A shift worker is anyone who follows a work schedule that is outside of the typical '9 to 5' business day, including doctors and nurses, pilots, bridge builders, police officers, customer service representatives and commercial drivers.
Risks involved with shift work
- Disrupted sleep schedules
- Reduced performance
- Difficulties with personal relationships
- Irritability/depressed mood
Staying on top of shift work
Here are some tips for sleeping during the day:
- Wear dark glasses to block out the sunlight on your way home.
- Keep to the same bedtime and wake time schedule, even on weekends.
- Eliminate noise and light from your sleep environment (use eye masks and earplugs).

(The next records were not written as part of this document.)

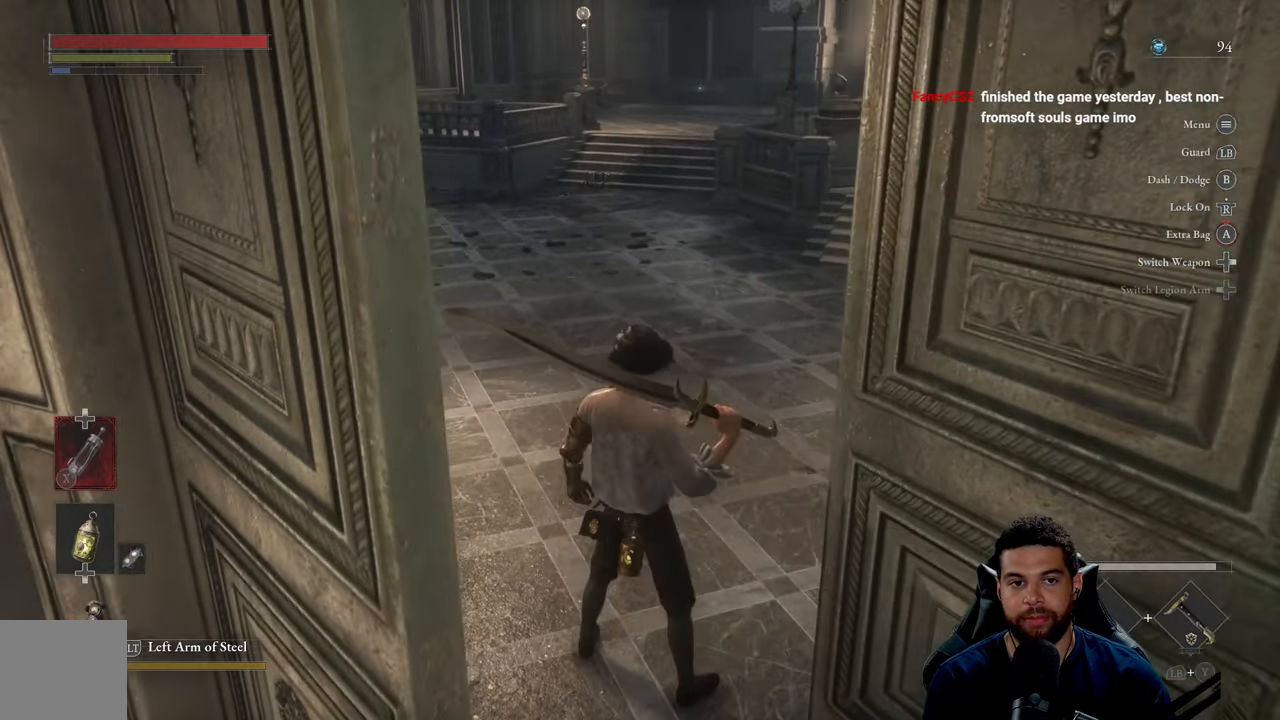
{"buttons": [], "left_stick": "up", "right_stick": "center", "events": []}
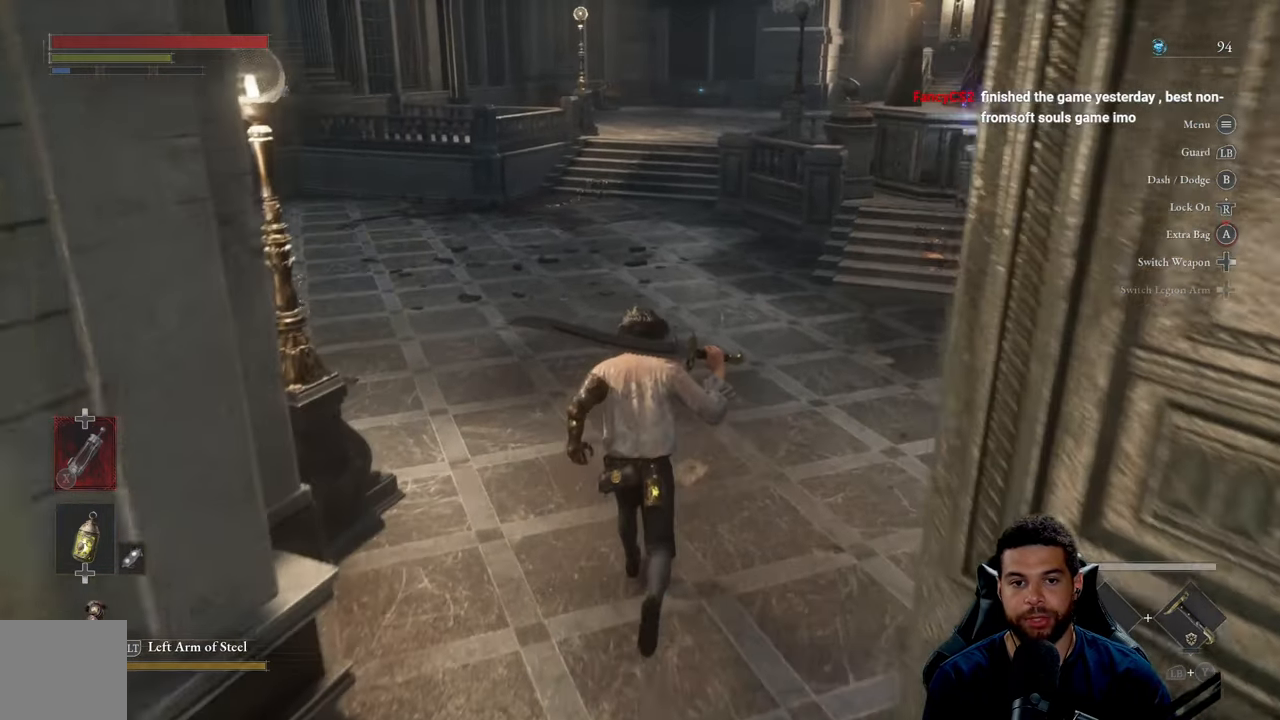
{"buttons": [], "left_stick": "up-right", "right_stick": "center", "events": [[150, "right_stick", "left"], [333, "left_stick", "up-right"], [467, "right_stick", "center"]]}
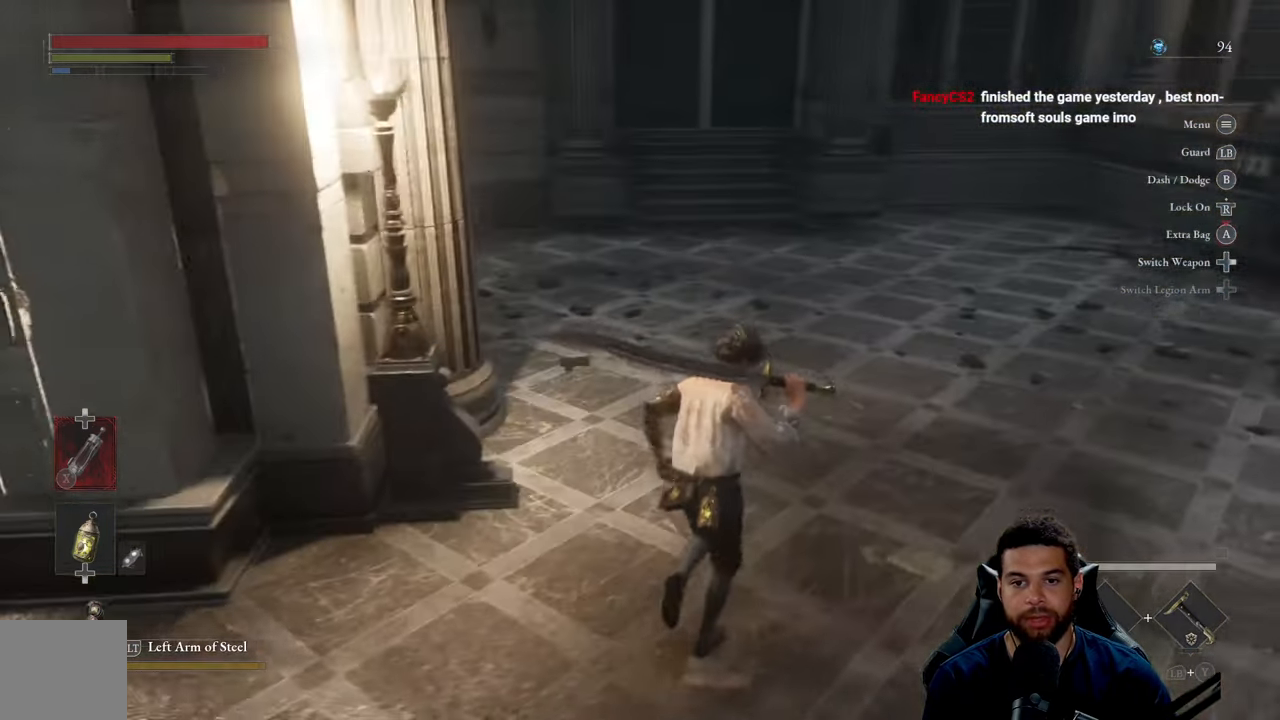
{"buttons": [], "left_stick": "down", "right_stick": "left", "events": [[167, "left_stick", "right"], [167, "right_stick", "up-left"], [283, "left_stick", "down-right"], [333, "right_stick", "left"], [467, "left_stick", "down"]]}
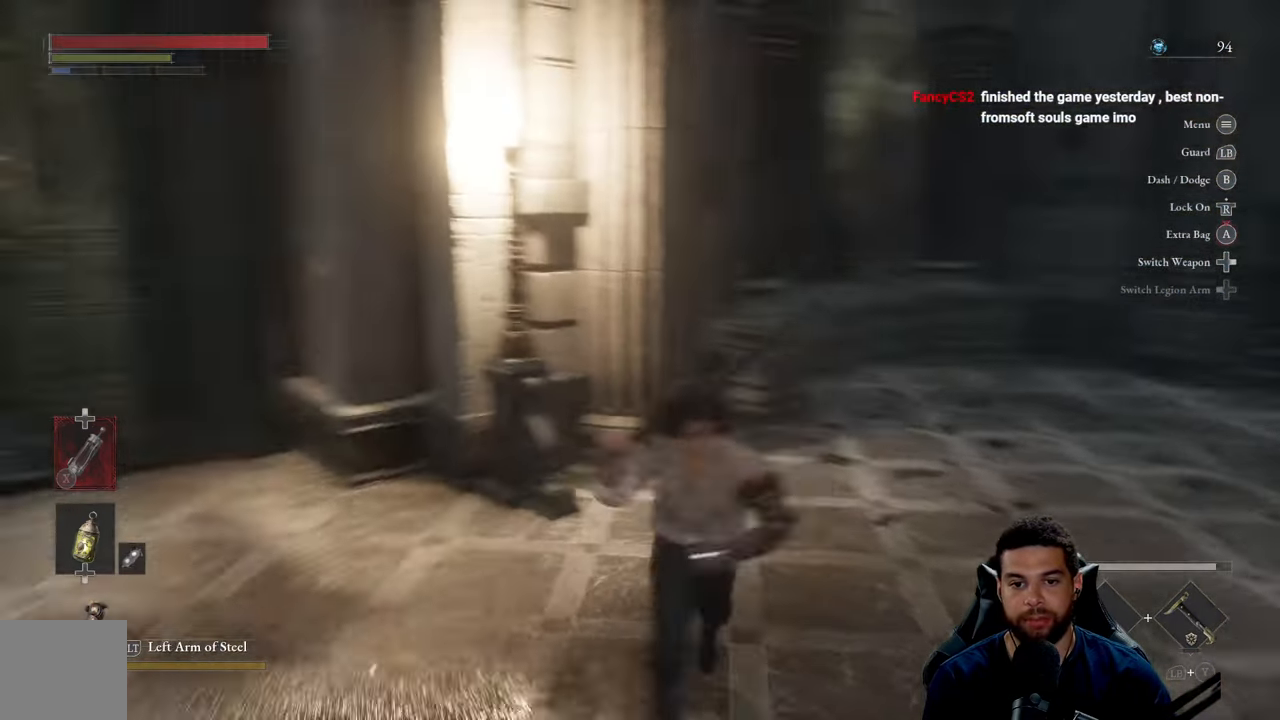
{"buttons": [], "left_stick": "up-left", "right_stick": "left", "events": [[50, "right_stick", "center"], [200, "left_stick", "right"], [217, "right_stick", "left"], [367, "left_stick", "up"], [433, "left_stick", "up-left"]]}
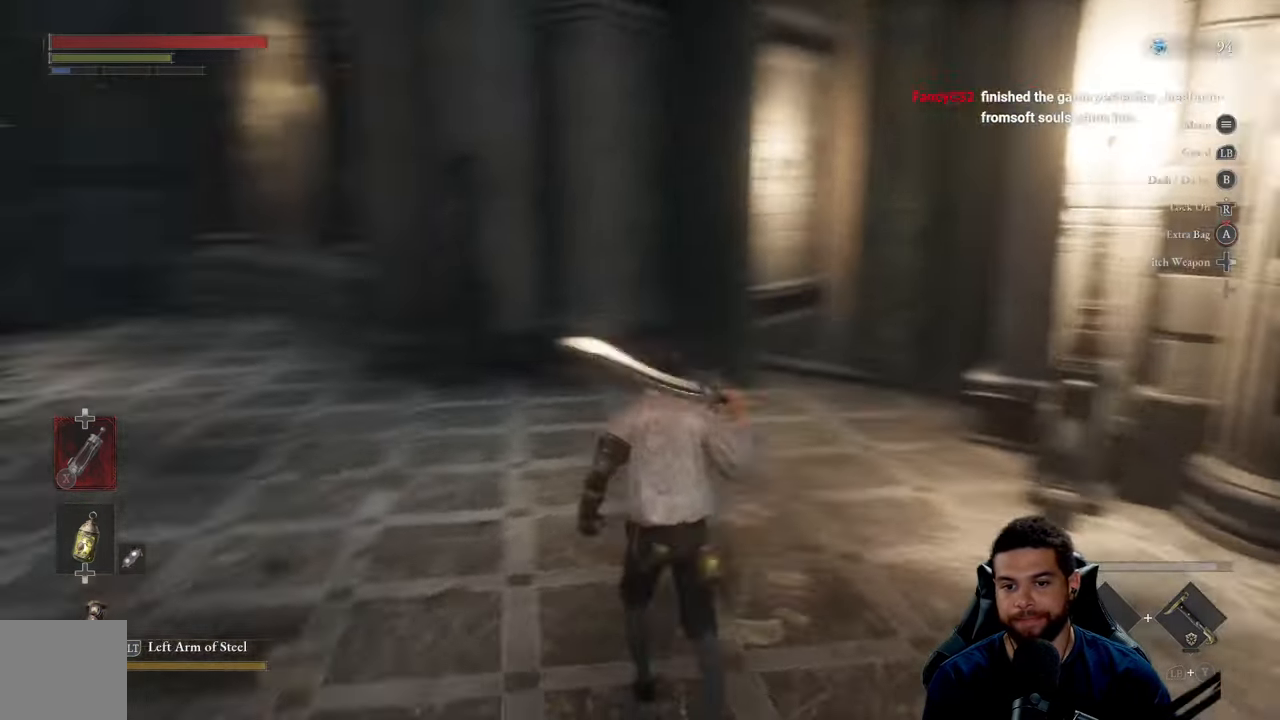
{"buttons": [], "left_stick": "up", "right_stick": "center", "events": [[384, "left_stick", "up"], [384, "right_stick", "up-left"], [484, "right_stick", "center"]]}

- Avoid caffeinated beverages and foods close to bedtime.
- Avoid alcohol; although it may seem to improve sleep initially, it actually disturbs sleep later in the night.
- Avoid long commutes and extended hours.
- Take short nap breaks throughout the shift.
- Work with others to help keep you alert.
- Try to be active during breaks (e.g., take a walk, shoot hoops in the parking lot or even exercise).
- Drink a caffeinated beverage (coffee, tea, colas) to help maintain alertness early in the shift.
- Don't leave the most tedious or boring tasks to the end of your shift when you are apt to feel the drowsiest. Night-shift workers are most sleepy around 4:00-5:00 a.m.